# Definite integral

1. Jan 24, 2006

### ari_a

Can anyone help me integrating the folowwing integrand from zero to infinity:
x*ln^2(ax)*exp(-bx^2+cx)
where a,b and c are real and pisitive constants.
Thanks

Last edited: Jan 24, 2006
2. Jan 24, 2006

### maverick6664

First term diverges with $$x \rightarrow \infty$$. Is the region really from 0 to infinity? If possible, please post in TeX.
But first term is not difficult. Using partial integral,

$$\int x (\ln ax)^2 dx = 1/2 x^2 (\ln ax)^2 - \int \frac {ax^2} {ax} \ln ax dx = \frac 1 2 x^2 (\ln ax)^2 - \int x \ln ax dx$$.

Using partial integral on the second term, it is

$$\frac 1 2 x^2 \ln ax - \frac 1 2 \int ax^2 \frac 1 {ax} dx = \frac 1 2 x^2 \ln ax - \frac 1 4 x^2$$

So in total,

$$\int x (\ln ax)^2 dx = \frac 1 2 x^2((\ln ax))^2 - \ln ax) + \frac 1 4 x^2$$.

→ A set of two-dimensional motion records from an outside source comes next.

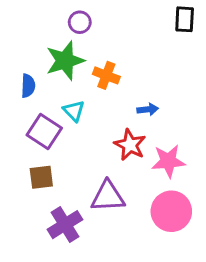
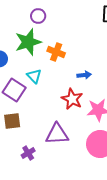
purple cross: (65, 225) -> (28, 153), size x0.6

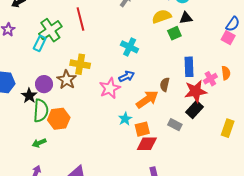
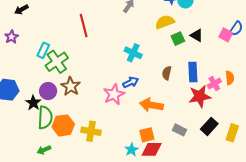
black triangle: (186, 18) -> (197, 35), moved, turned 40
green cross: (50, 30) -> (57, 62), moved
pink square: (228, 38) -> (226, 35), moved
yellow cross: (80, 64) -> (91, 131), moved
brown semicircle: (165, 84) -> (167, 73), moved
orange arrow: (147, 99) -> (151, 105), turned -135
black rectangle: (194, 110) -> (209, 126), moved
cyan star: (125, 119) -> (131, 150), moved

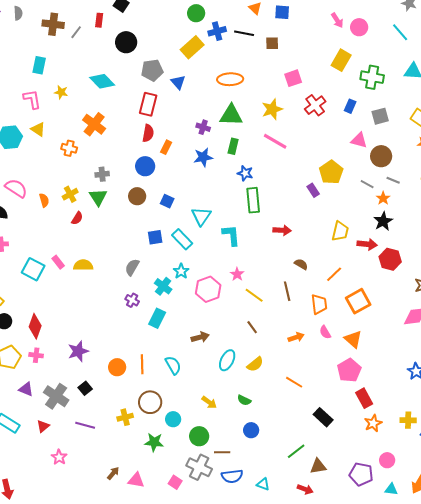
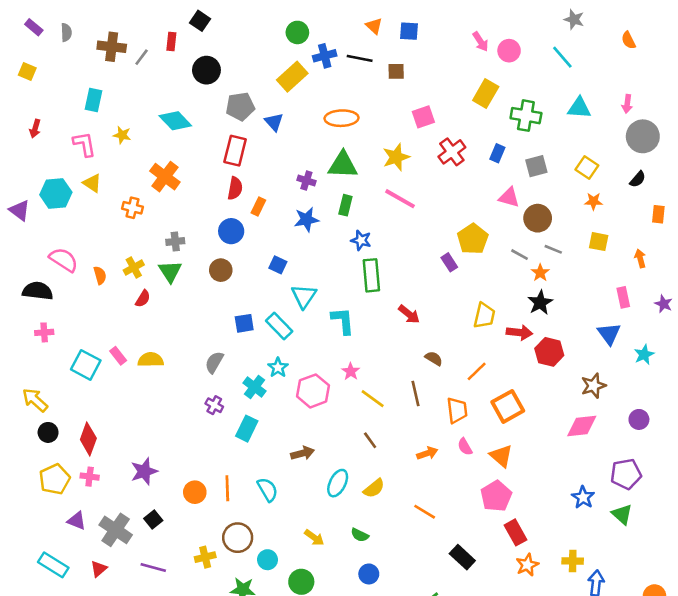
blue square: (167, 201) -> (278, 265), moved
red arrow: (282, 230) -> (409, 314), turned 36

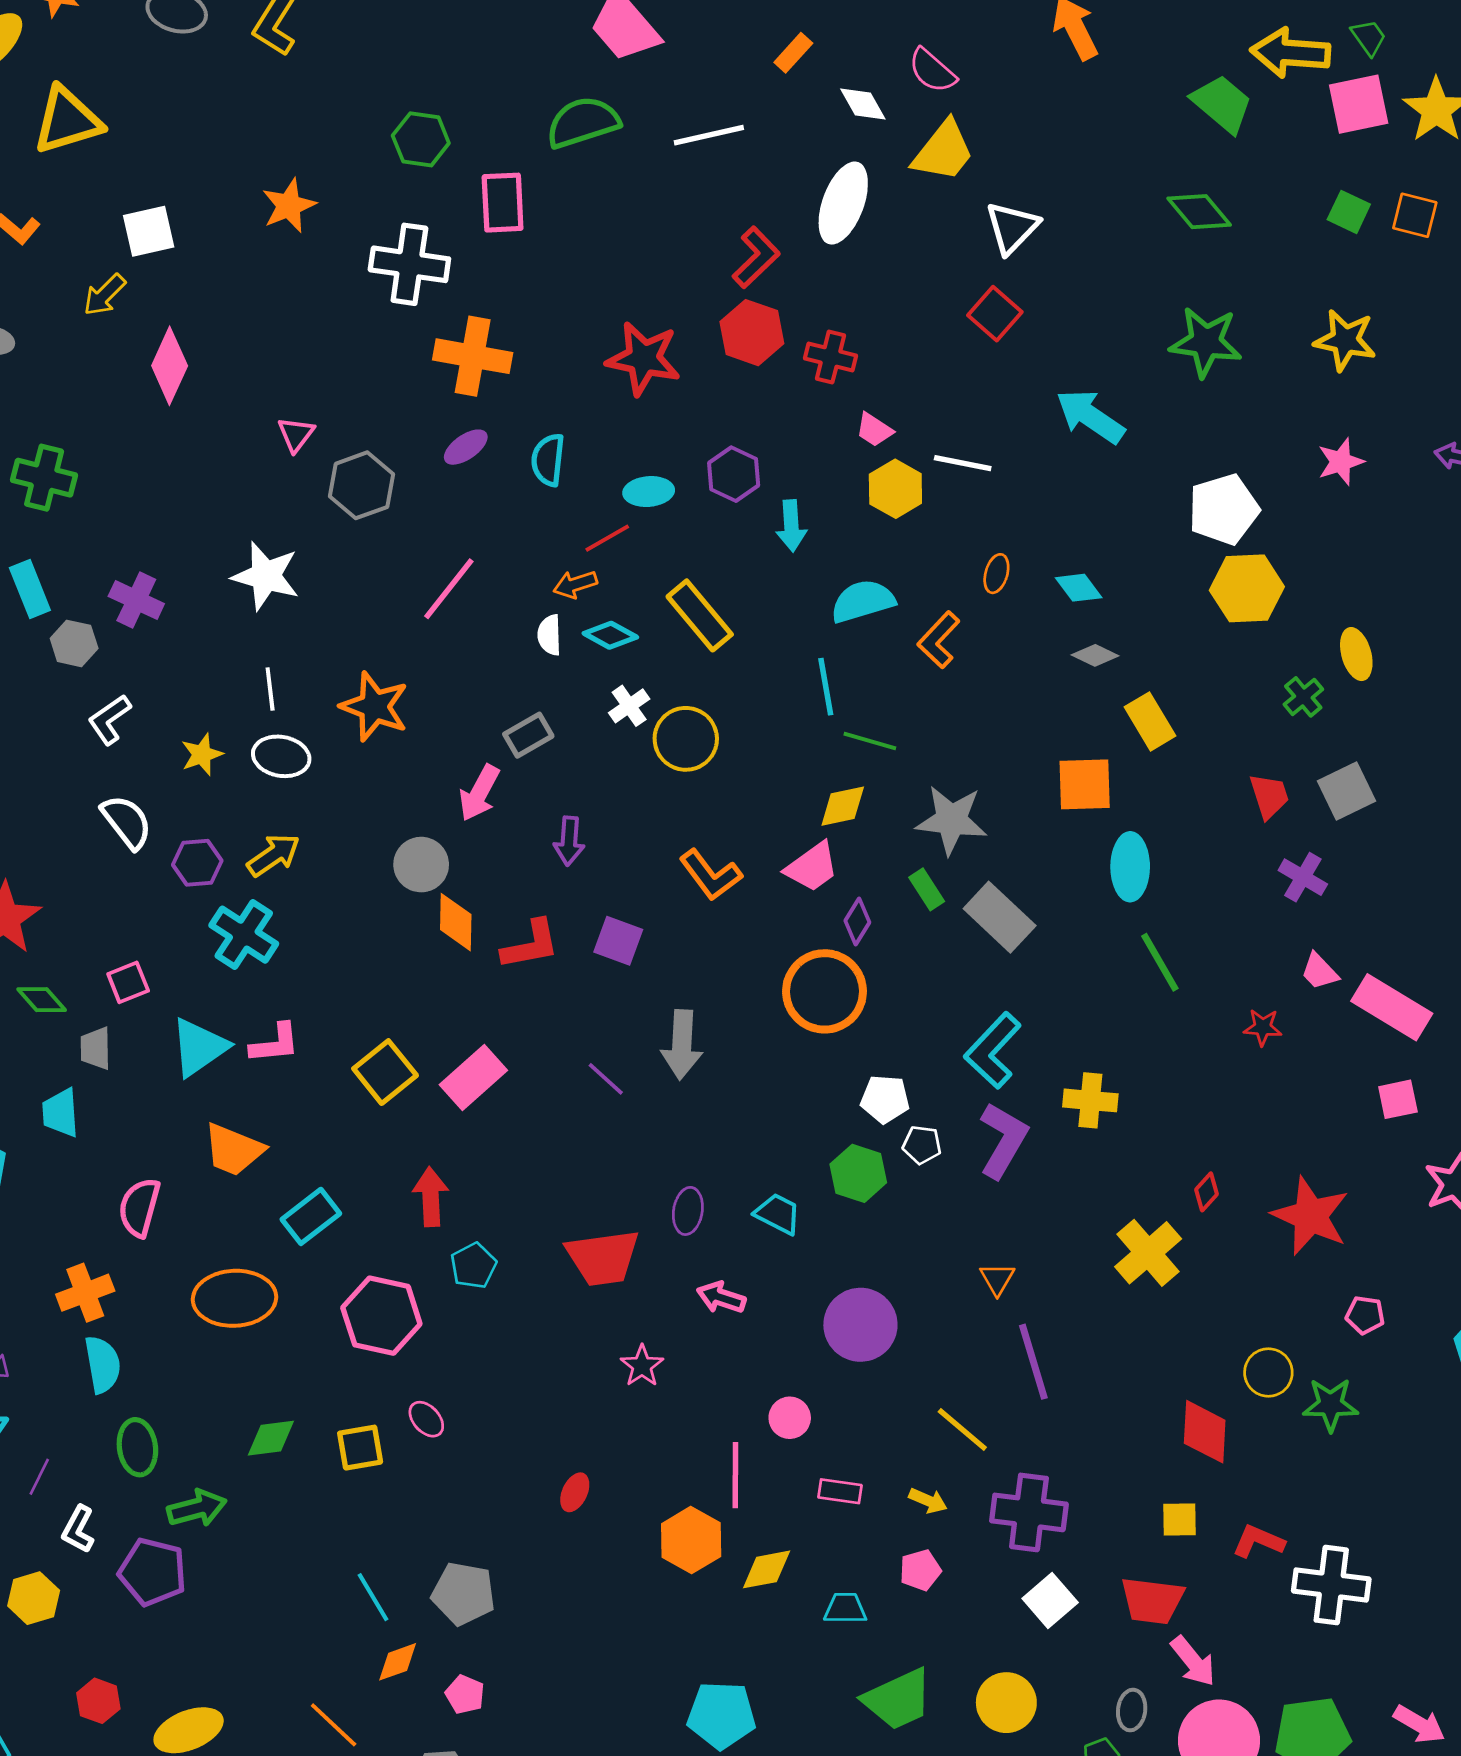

The second term can be integrated from $$-\infty \rightarrow \infty$$

Last edited: Jan 24, 2006
3. Jan 24, 2006

### maverick6664

As for $$\exp(-bx^2+cx)$$, it can be integrated for some kinds of limited regions...(AFAIK) using Gaussian integral. i.e. Put

$$I = \int_{-\infty}^\infty \exp(-x^2) dx$$.

Then

$$I^2 = \int_{-\infty}^\infty \int_{-\infty}^\infty \exp(-(x^2 + y^2)) dx dy = 2 \pi \int_0^\infty r \exp(-r^2) dr = \pi$$

So $$I = \sqrt \pi.$$

But exp(-bx^2+cx) is another thing if the range is different.... If the region is from $$-\infty \rightarrow \infty$$

$$\int_{-\infty}^\infty \exp(-bx^2 + cx) dx = \int_{\infty}^\infty \exp(-b(x-\frac c {2b}) ^ 2 + \frac {c^2} {4b}) dx = \sqrt \pi \exp (c^2/4b) / \sqrt b$$

I cannot go further..

Last edited: Jan 24, 2006
4. Jan 24, 2006

### ari_a

I'm very sorry. I was mistaken. It should be a multiplication of the two terms, not sum. The integrand is now corrected in the original message.
Thanks